Der Titel handelt von einem verschrobenen Historiker (Dr. Heribert Strunzl), der das Gartenhaus der Villa der über fünfzigjährigen Heftromanautorin (Sonja Roth) mietet, um dort höchst morbide Experimente durchzuführen. Doch Sonja, die zuerst erfreut über den vermeintlich älteren und ruhigeren Wissenschaftler war, und ihr Hausfreund (Harry, ein gescheiterter Englischlehrer mit Hang zu Drogen, der sich von betuchten älteren "Damen" aushalten läßt) bemerken sehr schnell, daß mit dem Professor, der ständig dick vermummt herumläuft, irgend etwas nicht stimmt, versuchen ihm hinter die Schliche zu kommen, decken auf, daß es wohl einen Zusammenhang zu Grabschändungen der Vergangenheit gibt und geraten in tödliche Gefahr...

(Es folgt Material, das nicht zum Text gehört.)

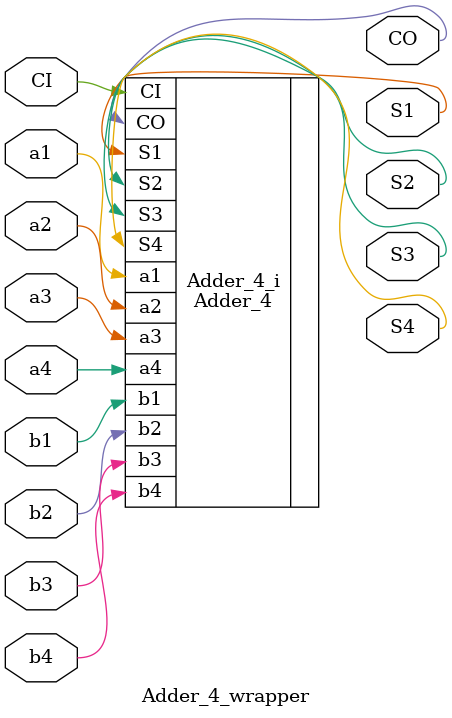
<source format=v>
`timescale 1 ps / 1 ps

module Adder_4_wrapper
   (CI,
    CO,
    S1,
    S2,
    S3,
    S4,
    a1,
    a2,
    a3,
    a4,
    b1,
    b2,
    b3,
    b4);
  input CI;
  output CO;
  output S1;
  output S2;
  output S3;
  output S4;
  input a1;
  input a2;
  input a3;
  input a4;
  input b1;
  input b2;
  input b3;
  input b4;

  wire CI;
  wire CO;
  wire S1;
  wire S2;
  wire S3;
  wire S4;
  wire a1;
  wire a2;
  wire a3;
  wire a4;
  wire b1;
  wire b2;
  wire b3;
  wire b4;

  Adder_4 Adder_4_i
       (.CI(CI),
        .CO(CO),
        .S1(S1),
        .S2(S2),
        .S3(S3),
        .S4(S4),
        .a1(a1),
        .a2(a2),
        .a3(a3),
        .a4(a4),
        .b1(b1),
        .b2(b2),
        .b3(b3),
        .b4(b4));
endmodule

</source>
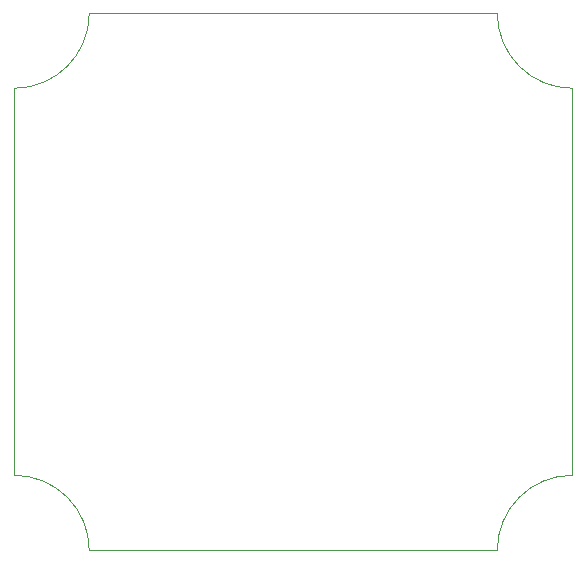
<source format=gbr>
%TF.GenerationSoftware,KiCad,Pcbnew,(5.1.6)-1*%
%TF.CreationDate,2020-12-06T15:26:43+11:00*%
%TF.ProjectId,mc13clkioout,6d633133-636c-46b6-996f-6f75742e6b69,rev?*%
%TF.SameCoordinates,Original*%
%TF.FileFunction,Profile,NP*%
%FSLAX46Y46*%
G04 Gerber Fmt 4.6, Leading zero omitted, Abs format (unit mm)*
G04 Created by KiCad (PCBNEW (5.1.6)-1) date 2020-12-06 15:26:43*
%MOMM*%
%LPD*%
G01*
G04 APERTURE LIST*
%TA.AperFunction,Profile*%
%ADD10C,0.050000*%
%TD*%
G04 APERTURE END LIST*
D10*
X152146000Y-135382000D02*
G75*
G02*
X158496000Y-129032000I6350000J0D01*
G01*
X111252000Y-129032000D02*
G75*
G02*
X117602000Y-135382000I0J-6350000D01*
G01*
X158496000Y-96266000D02*
G75*
G02*
X152146000Y-89916000I0J6350000D01*
G01*
X117602000Y-89916000D02*
G75*
G02*
X111252000Y-96266000I-6350000J0D01*
G01*
X111252000Y-96266000D02*
X111252000Y-129032000D01*
X152146000Y-89916000D02*
X117602000Y-89916000D01*
X158496000Y-129032000D02*
X158496000Y-96266000D01*
X117602000Y-135382000D02*
X152146000Y-135382000D01*
M02*

</source>
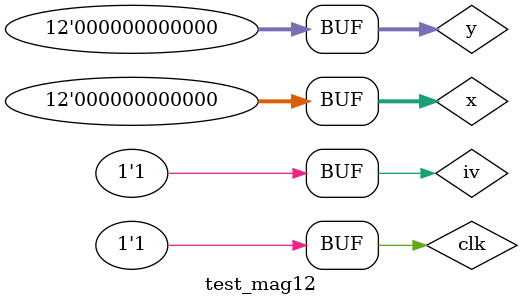
<source format=v>
`timescale 1ns / 1ps
module test_mag12;

	// Inputs
	reg [11:0] x;
	reg [11:0] y;
	reg iv;
	reg clk;

	// Outputs
	wire [11:0] m;
	wire ov;

	// Instantiate the Unit Under Test (UUT)
	mag12 uut (
		.x(x), 
		.y(y), 
		.iv(iv), 
		.m(m), 
		.ov(ov), 
		.clk(clk)
	);

	initial begin
		// Initialize Inputs
		x = 0;
		y = 0;
		iv = 0;
		clk = 0;

		// Wait 100 ns for global reset to finish
		#100;
        
		// test
		#5 clk = 0; iv = 1; x = 14; y = 0;
		#5 clk = 1;
		#5 clk = 0; iv = 1; x = 10; y = 10;
		#5 clk = 1;
		#5 clk = 0; iv = 1; x = 0; y = 14;
		#5 clk = 1;
		#5 clk = 0; iv = 1; x = -10; y = 10;
		#5 clk = 1;
		#5 clk = 0; iv = 1; x = -14; y = 0;
		#5 clk = 1;
		#5 clk = 0; iv = 1; x = -10; y = -10;
		#5 clk = 1;
		#5 clk = 0; iv = 1; x = 0; y = -14;
		#5 clk = 1;
		#5 clk = 0; iv = 1; x = 10; y = -10;
		#5 clk = 1;
		#5 clk = 0; iv = 1; x = 1414; y = 0;
		#5 clk = 1;
		#5 clk = 0; iv = 1; x = 1000; y = 1000;
		#5 clk = 1;
		#5 clk = 0; iv = 1; x = 0; y = 1414;
		#5 clk = 1;
		#5 clk = 0; iv = 1; x = -1000; y = 1000;
		#5 clk = 1;
		#5 clk = 0; iv = 1; x = -1414; y = 0;
		#5 clk = 1;
		#5 clk = 0; iv = 1; x = -1000; y = -1000;
		#5 clk = 1;
		#5 clk = 0; iv = 1; x = 0; y = -1414;
		#5 clk = 1;
		#5 clk = 0; iv = 1; x = 1000; y = -1000;
		#5 clk = 1;
		#5 clk = 0; iv = 1; x = 0; y = 0;
		#5 clk = 1;
		#5 clk = 0; iv = 1; x = 100>>6; y = (-100)>>6;
		#5 clk = 1;
		#5 clk = 0; iv = 1; x = (-100)>>6; y = 100>>6;
		#5 clk = 1;
		#5 clk = 0; iv = 1; x = 1000>>6; y = (-100)>>6;
		#5 clk = 1;
		#5 clk = 0; iv = 1; x = (-1000)>>6; y = 100>>6;
		#5 clk = 1;
		#5 clk = 0; iv = 1; x = 10000>>6; y = (-100)>>6;
		#5 clk = 1;
		#5 clk = 0; iv = 1; x = (-10000)>>6; y = 100>>6;
		#5 clk = 1;
		#5 clk = 0; iv = 1; x = 100000>>6; y = (-100)>>6;
		#5 clk = 1;
		#5 clk = 0; iv = 1; x = (-100000)>>6; y = 100>>6;
		#5 clk = 1;
		#5 clk = 0; iv = 1; x = 0; y = 0;
		#5 clk = 1;
		#5 clk = 0; iv = 1; x = 0; y = 0;
		#5 clk = 1;
		#5 clk = 0; iv = 1; x = 0; y = 0;
		#5 clk = 1;
		#5 clk = 0; iv = 1; x = 0; y = 0;
		#5 clk = 1;
	end
      
endmodule


</source>
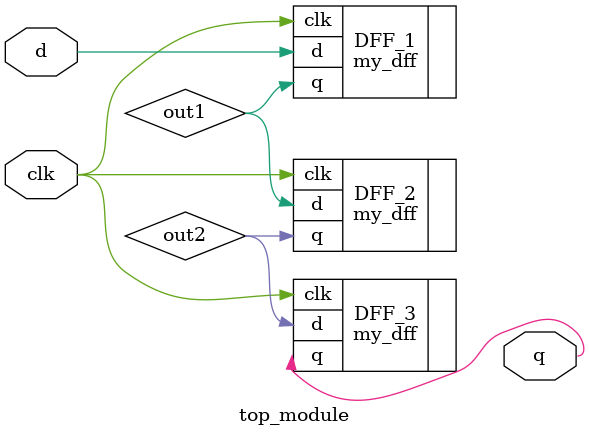
<source format=v>
module top_module ( input clk, input d, output q );
	wire out1, out2; 
    my_dff DFF_1(.clk(clk), .d(d), .q(out1));
    my_dff DFF_2(.clk(clk), .d(out1), .q(out2));
    my_dff DFF_3(.clk(clk), .d(out2), .q(q));
endmodule
</source>
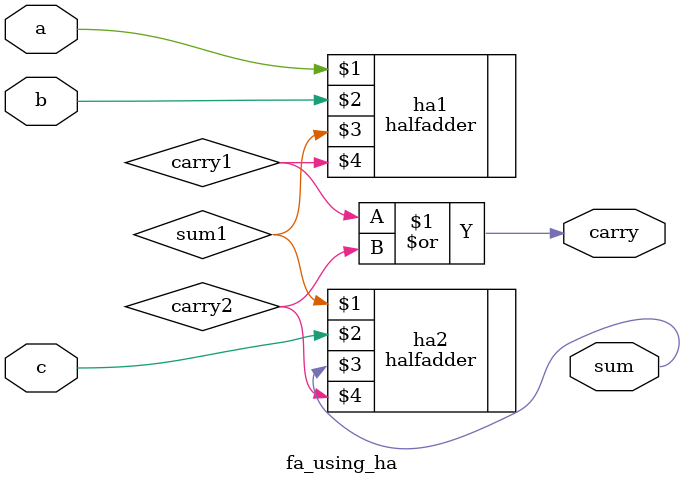
<source format=v>
module fa_using_ha(a,b,c,sum,carry);

input a,b,c;
output sum, carry;
wire sum1,carry1,sum2,carry2;

halfadder ha1(a,b,sum1,carry1);

halfadder ha2(sum1,c,sum,carry2);

or(carry,carry1,carry2);




endmodule
</source>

Was Barbara Büchner wie keine andere beherrscht, ist die hohe Kunst verschiedene Handlungsbögen zu verknüpfen. So geschickt, daß sie einen nahtlosen Übergang gewährt. Auch in diesem Roman. Und das ist die wahre Größe, die diese Autorin ausmacht!
Zum einen folgt der Leser Sonja und Harry auf den Spuren des nekrophilen und okkulten Wiens und erfahren so eine Menge über die Geschichte der Stadt. In die spannend erzählte Gruselkrimistory hat die Autorin geschickt Lokalgeschichte, Sagen, Anekdoten und historische Kriminalfälle der Stadt Wien in die Handlung eingeflochten. Das macht die Besonderheit dieses Buches aus.
Aber nicht nur das.
Auch die ganze "spezielle" Beziehung der Protagonistin und ihrem erheblich jüngeren Liebhaber. Obwohl Sonja sehr wohl bewußt ist, daß er sich finanziell von ihr aushalten läßt
- "Unglaublich, was ein Mann alles aus seinen Lenden herausholen kann, wenn er befürchten muß, mitten im eiskalten Wasser auf der Straße gesetzt zu werden!" -
und er im Bett nicht unbedingt der "Bringer" ist,
-"und die Leistungen im Bett ließen ebenfalls sehr zu wünschen übrig. Ein Mann, der im Geist mit Dämonen kämpft, kann sich nicht auf seinen Schwanz konzentrieren."-
ist die Beziehung durchweg positiv. Und gerade diese beschreibt die Autorin so sympathisch
- "..aber Männer neigen sehr schnell dazu, sich für unersetzlich zu halten, sogar Männer wie Harry, und eine kleine Beunruhigung hin und wieder tut ihnen nur gut...!" -
und humorvoll, daß der Leser das ungewöhnliche Paar sofort ins Herz schließt.
Besonders amüsant sind die erotischen Szenen, weil die Autorin in ihnen ihren besonderen Humor unter Beweis stellen kann. Offen kommen sie daher, aber nicht bis ins kleinste Detail, genau die Dosierung, die gute Unterhaltung ausmacht.
An diesem Buch stimmt einfach alles, und Barbara Büchner zeigt damit wieder einmal, dass sie eines wirklich kann: SCHREIBEN!
Einen Satz von ihr kann ich nur unterstreichen, habe ich ihn mir auch längst auf die Fahne geschrieben: "Ich finde, eine wirklich emanzipierte Frau hat es gar nicht notwendig, ständig auf ihre Stärke zu pochen. Nur die Starken haben den Mut, sich beschützen zu lassen."